● EXCERPT PROVIDED:
--- START ---

I am planning for May of 2022.

Bradley will get his permit then, when he turns 15. I have been plotting what kind of road trip we might take to celebrate this occasion. And what we might drive.

Fortunately for his and my sanity, I have long-ago abandoned the notion that we would drive across the country in an MGA, retracing the route I took when I was 16.

Of the four stepsons I have raised, three totaled the first cars I got them. The Fiat 124 was hit by a drunk driver who ran a light. The VW Beetle “just rolled over onto its roof” when a dog ran across the road in front of the car. The Porsche Boxster S left the highway at a high rate of speed and sheared off a telephone poll before coming to rest as a crumpled heap of metal.

In all three cases, the drivers and passengers in the cars were miraculously unhurt.

I replaced both the Fiat and the VW with W123 Mercedes, looking for safety in size.

But that was 30 years ago and the world has changed.

I have set a theoretical budget of $10,000. I don’t mind a car with high miles so long as it has been properly looked after.

--- END ---

Collection entries
--- START ---

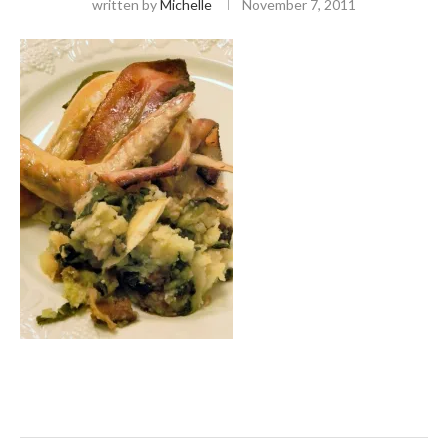
written by
Michelle
November 7, 2011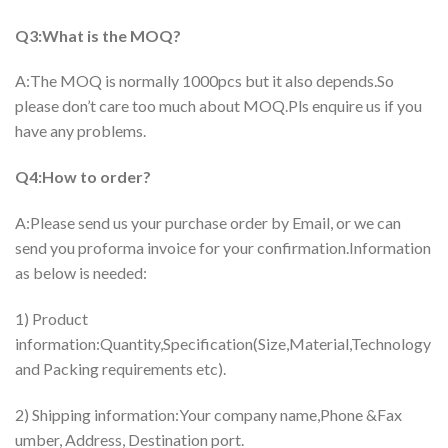
Q3:What is the MOQ?
A:The MOQ is normally 1000pcs but it also depends.So
please don’t care too much about MOQ.Pls enquire us if you
have any problems.
Q4:How to order?
A:Please send us your purchase order by Email, or we can
send you proforma invoice for your confirmation.Information
as below is needed:
1) Product
information:Quantity,Specification(Size,Material,Technology
and Packing requirements etc).
2) Shipping information:Your company name,Phone &Fax
umber, Address, Destination port.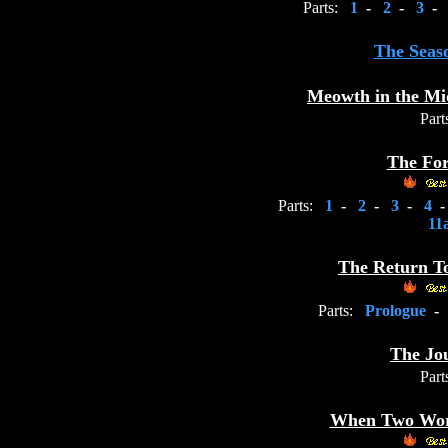
Parts:
1
-
2
-
3
-
The Seas
Meowth in the Mi
Part
The For
Parts:
1
-
2
-
3
-
4
11
The Return T
Parts:
Prologue
-
The Jo
Part
When Two Worl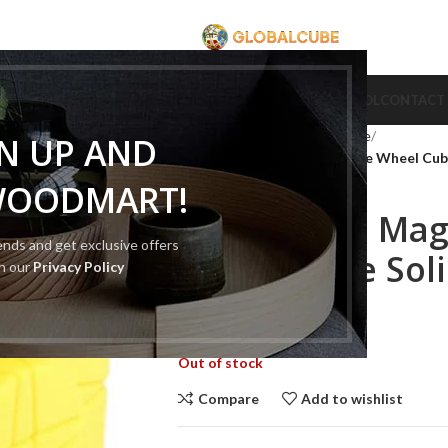
CUBE
CUBE BRAND
COLLECTION CUBE
CUBE TYPE
CUBE TOOL
CONTACT
Home
Cube Type
Cube Puzzle
GN UP AND
MoYu-Cube Magic Cube Time Wheel Cube 
WOODMART!
MoYu-Cube Mag
rends and get exclusive offers
Wheel Cube Soli
th our
Privacy Policy
$
260.00
$
500.00
Out of stock
Compare
Add to wishlist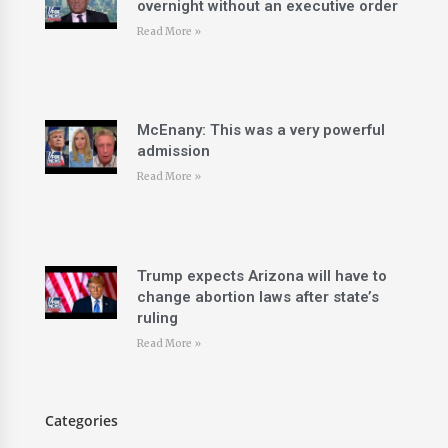
overnight without an executive order
Read More »
McEnany: This was a very powerful
admission
Read More »
Trump expects Arizona will have to
change abortion laws after state’s
ruling
Read More »
Categories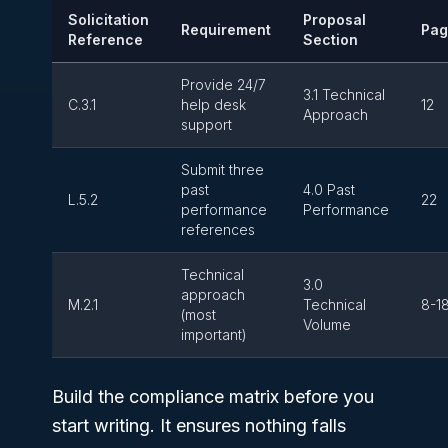
Solicitation
Proposal
Requirement
Pag
Reference
Section
Provide 24/7
3.1 Technical
C.3.1
help desk
12
Approach
support
Submit three
past
4.0 Past
L.5.2
22
performance
Performance
references
Technical
3.0
approach
M.2.1
Technical
8-1
(most
Volume
important)
Build the compliance matrix before you
start writing. It ensures nothing falls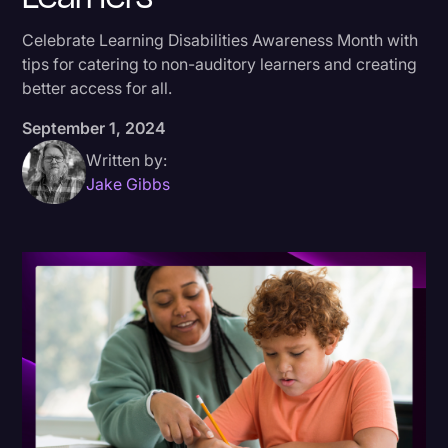
Donald Trump
Celebrate Learning Disabilities Awareness Month with
tips for catering to non-auditory learners and creating
Education
better access for all.
Historical Speeches & Events
September 1, 2024
Holidays
Written by:
Interviews
Jake Gibbs
Investigation
Joe Biden
Journalism
Legal
Legal AI
Legal Event
Legal Operations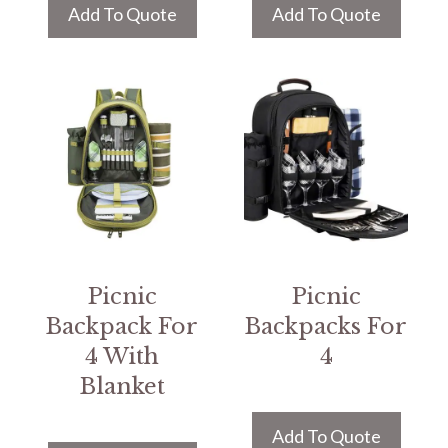
Add To Quote
Add To Quote
Picnic
Picnic
Backpack For
Backpacks For
4 With
4
Blanket
Add To Quote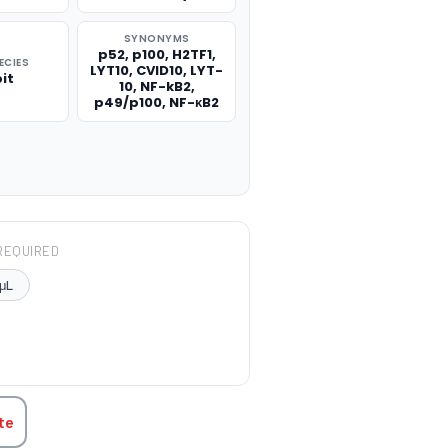
SYNONYMS
p52, p100, H2TF1,
ECIES
LYT10, CVID10, LYT-
it
10, NF-kB2,
p49/p100, NF-κB2
REQUIRED
μL
TITY:
te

--- END ---

● EXERCISE 1: In the post about Bradley's permit, condense the paragraph beginning "Of the four stepsons I have raised" into a short list that keeps its main facts.
● EXERCISE 2: Transcribe a passage from the post about Bradley's permit without any changes. Begin at the words "Of the four" and stop after "heap of metal.".
Nothing in the collection entries is needed for this work.

● TASK RESULT 1:
Three of four stepsons totaled their first cars:
- Fiat 124: hit by a drunk driver who ran a light.
- VW Beetle: rolled onto its roof when a dog ran across the road.
- Porsche Boxster S: left the highway at high speed, sheared off a telephone pole and ended up as a crumpled heap.

● TASK RESULT 2:
Of the four stepsons I have raised, three totaled the first cars I got them. The Fiat 124 was hit by a drunk driver who ran a light. The VW Beetle “just rolled over onto its roof” when a dog ran across the road in front of the car. The Porsche Boxster S left the highway at a high rate of speed and sheared off a telephone poll before coming to rest as a crumpled heap of metal.